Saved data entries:
===

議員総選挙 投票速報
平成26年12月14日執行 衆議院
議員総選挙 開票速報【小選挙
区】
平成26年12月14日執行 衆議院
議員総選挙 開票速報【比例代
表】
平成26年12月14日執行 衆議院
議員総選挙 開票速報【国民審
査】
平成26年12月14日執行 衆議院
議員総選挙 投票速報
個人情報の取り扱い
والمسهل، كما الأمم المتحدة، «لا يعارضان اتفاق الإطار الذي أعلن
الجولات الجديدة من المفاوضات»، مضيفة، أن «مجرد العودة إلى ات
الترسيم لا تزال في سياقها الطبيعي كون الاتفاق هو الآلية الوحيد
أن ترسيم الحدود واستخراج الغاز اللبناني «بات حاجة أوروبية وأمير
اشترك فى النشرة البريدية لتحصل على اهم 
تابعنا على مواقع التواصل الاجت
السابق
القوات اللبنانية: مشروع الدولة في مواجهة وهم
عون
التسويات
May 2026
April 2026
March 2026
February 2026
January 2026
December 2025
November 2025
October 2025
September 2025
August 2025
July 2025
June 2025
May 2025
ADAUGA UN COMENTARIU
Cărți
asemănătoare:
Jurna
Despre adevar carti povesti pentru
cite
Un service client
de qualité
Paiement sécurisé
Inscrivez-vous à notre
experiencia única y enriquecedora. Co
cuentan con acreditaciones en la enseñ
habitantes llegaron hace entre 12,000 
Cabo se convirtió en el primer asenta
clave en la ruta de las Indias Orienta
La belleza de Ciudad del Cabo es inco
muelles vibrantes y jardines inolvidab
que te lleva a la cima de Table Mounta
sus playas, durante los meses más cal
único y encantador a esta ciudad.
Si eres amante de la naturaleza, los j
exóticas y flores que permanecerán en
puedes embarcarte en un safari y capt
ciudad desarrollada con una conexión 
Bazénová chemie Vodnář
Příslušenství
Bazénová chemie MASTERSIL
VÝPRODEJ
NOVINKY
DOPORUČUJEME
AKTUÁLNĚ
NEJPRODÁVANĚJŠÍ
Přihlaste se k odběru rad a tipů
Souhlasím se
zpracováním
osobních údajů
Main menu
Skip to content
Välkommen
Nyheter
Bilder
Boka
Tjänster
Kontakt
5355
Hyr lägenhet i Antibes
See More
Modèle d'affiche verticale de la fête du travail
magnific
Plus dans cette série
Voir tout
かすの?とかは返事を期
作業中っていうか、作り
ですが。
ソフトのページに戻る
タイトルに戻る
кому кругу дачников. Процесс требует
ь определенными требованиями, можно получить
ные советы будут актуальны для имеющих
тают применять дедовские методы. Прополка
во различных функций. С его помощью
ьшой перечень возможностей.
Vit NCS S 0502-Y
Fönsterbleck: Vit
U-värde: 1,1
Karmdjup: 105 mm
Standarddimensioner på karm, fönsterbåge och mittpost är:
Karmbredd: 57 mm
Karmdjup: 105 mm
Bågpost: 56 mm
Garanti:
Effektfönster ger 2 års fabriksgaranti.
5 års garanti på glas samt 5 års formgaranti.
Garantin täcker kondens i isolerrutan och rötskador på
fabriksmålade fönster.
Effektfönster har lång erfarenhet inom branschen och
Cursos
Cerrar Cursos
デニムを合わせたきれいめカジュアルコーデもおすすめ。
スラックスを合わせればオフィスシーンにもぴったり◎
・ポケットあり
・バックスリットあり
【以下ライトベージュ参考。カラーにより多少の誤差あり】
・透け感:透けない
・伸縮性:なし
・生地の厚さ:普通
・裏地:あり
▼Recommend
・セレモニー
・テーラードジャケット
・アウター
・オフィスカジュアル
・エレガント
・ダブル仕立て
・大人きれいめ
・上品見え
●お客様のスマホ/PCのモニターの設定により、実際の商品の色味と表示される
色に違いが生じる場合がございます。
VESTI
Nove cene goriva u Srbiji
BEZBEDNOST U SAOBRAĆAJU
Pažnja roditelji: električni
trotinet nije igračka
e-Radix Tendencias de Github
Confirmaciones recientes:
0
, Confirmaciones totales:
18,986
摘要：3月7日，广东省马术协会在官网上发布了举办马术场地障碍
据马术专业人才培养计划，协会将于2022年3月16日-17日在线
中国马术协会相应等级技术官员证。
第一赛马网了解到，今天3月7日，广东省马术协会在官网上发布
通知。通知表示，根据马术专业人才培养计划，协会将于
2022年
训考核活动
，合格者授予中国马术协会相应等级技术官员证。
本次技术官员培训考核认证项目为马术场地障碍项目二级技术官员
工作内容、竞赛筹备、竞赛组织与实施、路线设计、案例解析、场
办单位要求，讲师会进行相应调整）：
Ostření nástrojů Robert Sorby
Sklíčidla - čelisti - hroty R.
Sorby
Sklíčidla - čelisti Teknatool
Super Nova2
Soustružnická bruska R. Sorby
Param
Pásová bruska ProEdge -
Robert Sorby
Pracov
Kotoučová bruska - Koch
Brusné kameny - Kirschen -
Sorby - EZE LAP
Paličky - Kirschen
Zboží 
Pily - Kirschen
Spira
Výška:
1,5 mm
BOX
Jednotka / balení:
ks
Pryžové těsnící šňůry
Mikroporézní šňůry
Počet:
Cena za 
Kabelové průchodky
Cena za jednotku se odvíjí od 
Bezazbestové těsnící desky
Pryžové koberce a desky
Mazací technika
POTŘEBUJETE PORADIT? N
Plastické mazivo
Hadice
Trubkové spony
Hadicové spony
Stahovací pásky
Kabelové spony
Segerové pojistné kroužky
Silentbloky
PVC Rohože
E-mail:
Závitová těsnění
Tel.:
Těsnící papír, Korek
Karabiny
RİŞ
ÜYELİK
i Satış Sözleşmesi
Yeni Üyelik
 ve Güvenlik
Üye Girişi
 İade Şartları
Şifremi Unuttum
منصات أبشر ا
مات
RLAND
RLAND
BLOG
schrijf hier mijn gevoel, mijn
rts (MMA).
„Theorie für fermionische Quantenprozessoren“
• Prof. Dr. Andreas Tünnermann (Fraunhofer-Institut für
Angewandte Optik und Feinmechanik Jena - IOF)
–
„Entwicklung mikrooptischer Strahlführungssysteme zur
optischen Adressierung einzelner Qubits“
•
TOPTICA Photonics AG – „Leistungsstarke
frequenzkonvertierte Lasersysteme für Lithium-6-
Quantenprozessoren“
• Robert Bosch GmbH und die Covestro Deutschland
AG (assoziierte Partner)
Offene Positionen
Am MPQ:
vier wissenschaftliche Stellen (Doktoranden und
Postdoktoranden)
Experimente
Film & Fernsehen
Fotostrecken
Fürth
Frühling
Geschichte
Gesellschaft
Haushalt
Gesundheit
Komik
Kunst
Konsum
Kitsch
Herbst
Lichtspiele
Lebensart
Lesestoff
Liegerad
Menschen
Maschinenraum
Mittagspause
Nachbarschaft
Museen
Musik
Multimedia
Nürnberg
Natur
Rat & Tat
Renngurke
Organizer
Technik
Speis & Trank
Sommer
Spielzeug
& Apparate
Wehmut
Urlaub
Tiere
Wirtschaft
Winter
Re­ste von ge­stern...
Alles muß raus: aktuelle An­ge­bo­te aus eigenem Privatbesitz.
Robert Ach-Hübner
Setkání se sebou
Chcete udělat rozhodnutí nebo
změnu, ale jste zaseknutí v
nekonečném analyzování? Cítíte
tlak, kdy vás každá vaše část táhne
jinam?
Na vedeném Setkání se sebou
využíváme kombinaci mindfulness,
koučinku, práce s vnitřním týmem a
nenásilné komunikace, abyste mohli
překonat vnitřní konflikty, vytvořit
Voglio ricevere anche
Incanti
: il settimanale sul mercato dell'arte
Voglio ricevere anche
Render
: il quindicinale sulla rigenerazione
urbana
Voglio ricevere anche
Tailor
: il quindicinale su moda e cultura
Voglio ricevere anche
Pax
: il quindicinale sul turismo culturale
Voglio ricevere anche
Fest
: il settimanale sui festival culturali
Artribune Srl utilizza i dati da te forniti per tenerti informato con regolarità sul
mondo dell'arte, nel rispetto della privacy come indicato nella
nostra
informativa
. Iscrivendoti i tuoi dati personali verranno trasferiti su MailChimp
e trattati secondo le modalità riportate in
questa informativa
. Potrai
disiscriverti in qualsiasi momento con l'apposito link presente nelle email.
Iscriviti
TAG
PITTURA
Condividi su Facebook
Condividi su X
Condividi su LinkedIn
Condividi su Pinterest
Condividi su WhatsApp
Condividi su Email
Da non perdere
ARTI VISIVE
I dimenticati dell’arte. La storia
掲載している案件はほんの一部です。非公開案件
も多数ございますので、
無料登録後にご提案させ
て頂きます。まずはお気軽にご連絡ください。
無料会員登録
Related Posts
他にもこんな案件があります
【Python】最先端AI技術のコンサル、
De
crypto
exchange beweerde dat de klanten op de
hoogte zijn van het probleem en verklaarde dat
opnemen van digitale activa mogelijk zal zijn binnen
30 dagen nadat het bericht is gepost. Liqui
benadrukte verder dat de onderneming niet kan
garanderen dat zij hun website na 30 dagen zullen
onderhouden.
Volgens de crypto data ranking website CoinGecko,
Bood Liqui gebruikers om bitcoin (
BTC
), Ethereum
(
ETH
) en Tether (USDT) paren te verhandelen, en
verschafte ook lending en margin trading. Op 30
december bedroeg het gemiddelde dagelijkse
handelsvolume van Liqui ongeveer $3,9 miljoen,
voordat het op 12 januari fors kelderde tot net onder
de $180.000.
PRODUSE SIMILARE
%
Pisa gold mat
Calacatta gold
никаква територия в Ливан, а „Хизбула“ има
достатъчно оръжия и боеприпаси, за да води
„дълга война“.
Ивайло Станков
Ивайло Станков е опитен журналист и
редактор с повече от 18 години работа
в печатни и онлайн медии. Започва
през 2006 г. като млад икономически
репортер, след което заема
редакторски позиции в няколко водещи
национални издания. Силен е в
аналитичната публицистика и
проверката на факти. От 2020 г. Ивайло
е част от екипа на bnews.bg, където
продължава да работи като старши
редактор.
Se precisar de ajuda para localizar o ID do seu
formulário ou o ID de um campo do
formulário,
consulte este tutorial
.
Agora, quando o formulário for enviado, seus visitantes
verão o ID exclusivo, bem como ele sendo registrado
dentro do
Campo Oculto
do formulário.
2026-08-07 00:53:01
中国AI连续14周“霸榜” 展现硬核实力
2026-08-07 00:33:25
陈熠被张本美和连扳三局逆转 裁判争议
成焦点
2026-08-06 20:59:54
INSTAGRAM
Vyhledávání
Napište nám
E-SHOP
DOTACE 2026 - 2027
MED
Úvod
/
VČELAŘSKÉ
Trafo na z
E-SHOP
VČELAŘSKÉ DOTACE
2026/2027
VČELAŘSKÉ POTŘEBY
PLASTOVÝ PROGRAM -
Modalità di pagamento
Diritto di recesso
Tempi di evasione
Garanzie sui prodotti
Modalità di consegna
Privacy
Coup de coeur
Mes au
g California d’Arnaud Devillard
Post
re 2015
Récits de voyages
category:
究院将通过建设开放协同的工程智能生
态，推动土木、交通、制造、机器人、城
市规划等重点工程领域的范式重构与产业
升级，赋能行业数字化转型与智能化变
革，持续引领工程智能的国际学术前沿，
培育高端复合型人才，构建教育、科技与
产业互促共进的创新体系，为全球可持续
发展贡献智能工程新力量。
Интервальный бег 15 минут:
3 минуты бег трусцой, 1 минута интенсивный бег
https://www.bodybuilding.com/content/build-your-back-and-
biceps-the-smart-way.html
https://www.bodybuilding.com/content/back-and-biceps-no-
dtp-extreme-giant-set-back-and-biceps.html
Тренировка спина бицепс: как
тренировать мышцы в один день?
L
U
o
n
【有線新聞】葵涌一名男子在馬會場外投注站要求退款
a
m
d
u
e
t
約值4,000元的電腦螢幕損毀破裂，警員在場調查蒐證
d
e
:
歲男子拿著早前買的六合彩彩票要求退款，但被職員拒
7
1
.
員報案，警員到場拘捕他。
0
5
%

===

» **What is being asked**:
For this exercise, output exactly the lines above from the line with "Condividi su X" to the line with "е част от екипа на bnews.bg, където", counting both, and leave out the rest.

» **Written answer**:
Condividi su X
Condividi su LinkedIn
Condividi su Pinterest
Condividi su WhatsApp
Condividi su Email
Da non perdere
ARTI VISIVE
I dimenticati dell’arte. La storia
掲載している案件はほんの一部です。非公開案件
も多数ございますので、
無料登録後にご提案させ
て頂きます。まずはお気軽にご連絡ください。
無料会員登録
Related Posts
他にもこんな案件があります
【Python】最先端AI技術のコンサル、
De
crypto
exchange beweerde dat de klanten op de
hoogte zijn van het probleem en verklaarde dat
opnemen van digitale activa mogelijk zal zijn binnen
30 dagen nadat het bericht is gepost. Liqui
benadrukte verder dat de onderneming niet kan
garanderen dat zij hun website na 30 dagen zullen
onderhouden.
Volgens de crypto data ranking website CoinGecko,
Bood Liqui gebruikers om bitcoin (
BTC
), Ethereum
(
ETH
) en Tether (USDT) paren te verhandelen, en
verschafte ook lending en margin trading. Op 30
december bedroeg het gemiddelde dagelijkse
handelsvolume van Liqui ongeveer $3,9 miljoen,
voordat het op 12 januari fors kelderde tot net onder
de $180.000.
PRODUSE SIMILARE
%
Pisa gold mat
Calacatta gold
никаква територия в Ливан, а „Хизбула“ има
достатъчно оръжия и боеприпаси, за да води
„дълга война“.
Ивайло Станков
Ивайло Станков е опитен журналист и
редактор с повече от 18 години работа
в печатни и онлайн медии. Започва
през 2006 г. като млад икономически
репортер, след което заема
редакторски позиции в няколко водещи
национални издания. Силен е в
аналитичната публицистика и
проверката на факти. От 2020 г. Ивайло
е част от екипа на bnews.bg, където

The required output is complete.